## [Consigna]
¿Puedes reproducir completo y sin ningún cambio el texto sobre Fredericksburg?
:: Texto base ::
FREDERICKSBURG.- Si la idea es que en el interior del territorio texano lo único que se puede encontrar son cowboys con sombreros y botas que viven entre caballos y rodeos, el visitante desprevenido puede llevarse una sorpresa. Porque, por caso, ¿quién podría imaginar que apenas a una hora de San Antonio, en la pequeña Fredericksburg, la celebración por excelencia sea el Oktoberfest, o que aquí las cartas de los restaurantes ofrezcan salchichas con chucrut en lugar de ribs con salsa barbacoa? Pocos, sin duda. Sin embargo, es así.
Es que esta ciudad, de poco más de 12.000 habitantes, es una de las tantas que abundan en la región y que fueron fundadas por la ola inmigratoria alemana que llegó a estas tierras a mediados del siglo XIX tentados por la promesa de un futuro mejor. Fundada el 8 de mayo de 1846, por un grupo de 120 inmigrantes germanos provenientes de la región del Rin, fue bautizada en honor del príncipe Federico de Prusia, por entonces uno de los precursores de la inmigración germana a territorio norteamericano.
:::
:: Datos para revisar ::
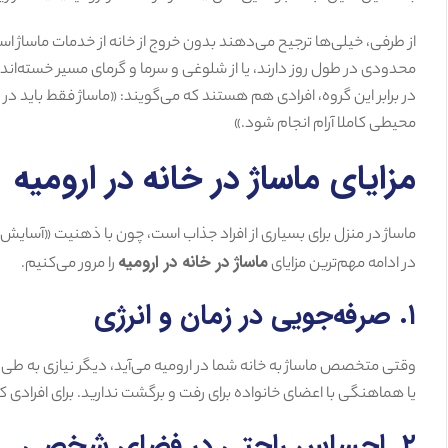
از طرفی، خیلی‌ها ترجیح می‌دهند بدون خروج از خانه از خدمات ماساژ 
محدودی در طول روز دارند، یا از شلوغی و سرما و گرمای مسیر خسته‌اند.
در برابر این گروه، افرادی هم هستند که می‌گویند: «ماساژ فقط باید در
محیطی کاملا آرام انجام شود.»
مزایای ماساژ در خانه در ارومیه
ماساژ در منزل برای بسیاری از افراد جذاب است، چون با ذهنیت «آسایش 
ماساژ در خانه در ارومیه
در ادامه مهم‌ترین مزایای
را مرور می‌کنیم.
۱. صرفه‌جویی در زمان و انرژی
وقتی متخصص ماساژ به خانه شما در ارومیه می‌آید، دیگر نیازی به طی کر
یا هماهنگی با اعضای خانواده برای رفت و برگشت ندارید. برای افرادی 
۲. احساس راحتی در فضای شخصی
:::
## [Respuesta]
FREDERICKSBURG.- Si la idea es que en el interior del territorio texano lo único que se puede encontrar son cowboys con sombreros y botas que viven entre caballos y rodeos, el visitante desprevenido puede llevarse una sorpresa. Porque, por caso, ¿quién podría imaginar que apenas a una hora de San Antonio, en la pequeña Fredericksburg, la celebración por excelencia sea el Oktoberfest, o que aquí las cartas de los restaurantes ofrezcan salchichas con chucrut en lugar de ribs con salsa barbacoa? Pocos, sin duda. Sin embargo, es así.
Es que esta ciudad, de poco más de 12.000 habitantes, es una de las tantas que abundan en la región y que fueron fundadas por la ola inmigratoria alemana que llegó a estas tierras a mediados del siglo XIX tentados por la promesa de un futuro mejor. Fundada el 8 de mayo de 1846, por un grupo de 120 inmigrantes germanos provenientes de la región del Rin, fue bautizada en honor del príncipe Federico de Prusia, por entonces uno de los precursores de la inmigración germana a territorio norteamericano.